* _Your instructions_:
After locating the line with "vfov_deg: 5.2", repeat it and every following line to the end of the listing, exactly. Omit the pictures.

** Supplied material follows **

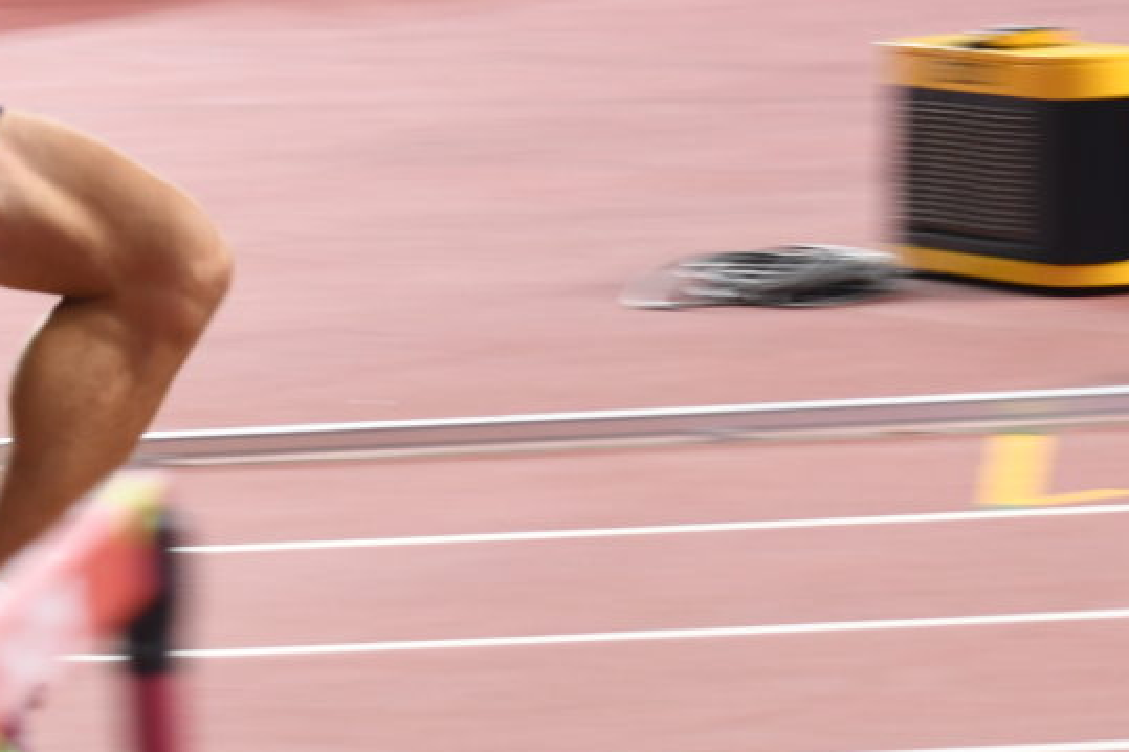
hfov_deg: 7.8
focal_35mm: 263
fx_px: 8245
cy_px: 168
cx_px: 249
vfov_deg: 5.2
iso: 1000
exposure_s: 1/200
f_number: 5
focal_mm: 70
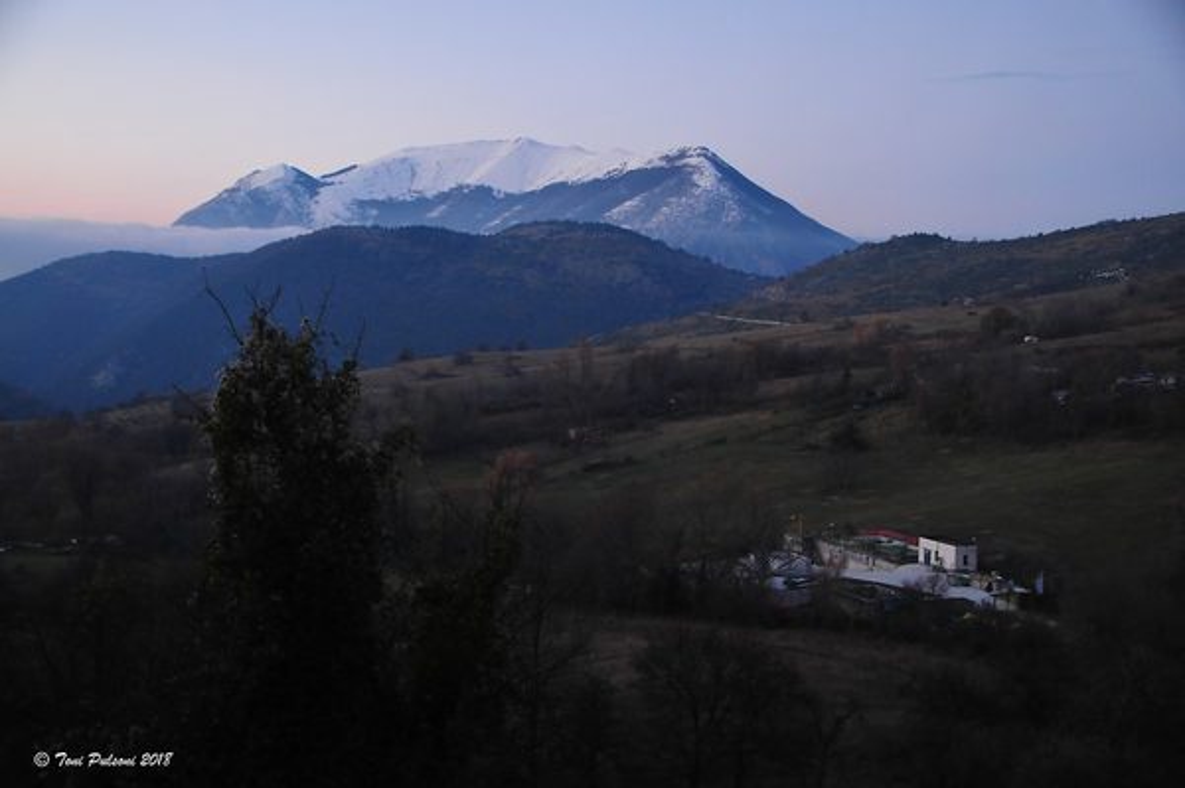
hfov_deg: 46.4
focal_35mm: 42
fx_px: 1381
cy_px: 394
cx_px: 592
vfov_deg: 31.8
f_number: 4
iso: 800
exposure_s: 1/40
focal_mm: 28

** End of Supplied material **

* _Exercise solution_:
vfov_deg: 5.2
iso: 1000
exposure_s: 1/200
f_number: 5
focal_mm: 70
hfov_deg: 46.4
focal_35mm: 42
fx_px: 1381
cy_px: 394
cx_px: 592
vfov_deg: 31.8
f_number: 4
iso: 800
exposure_s: 1/40
focal_mm: 28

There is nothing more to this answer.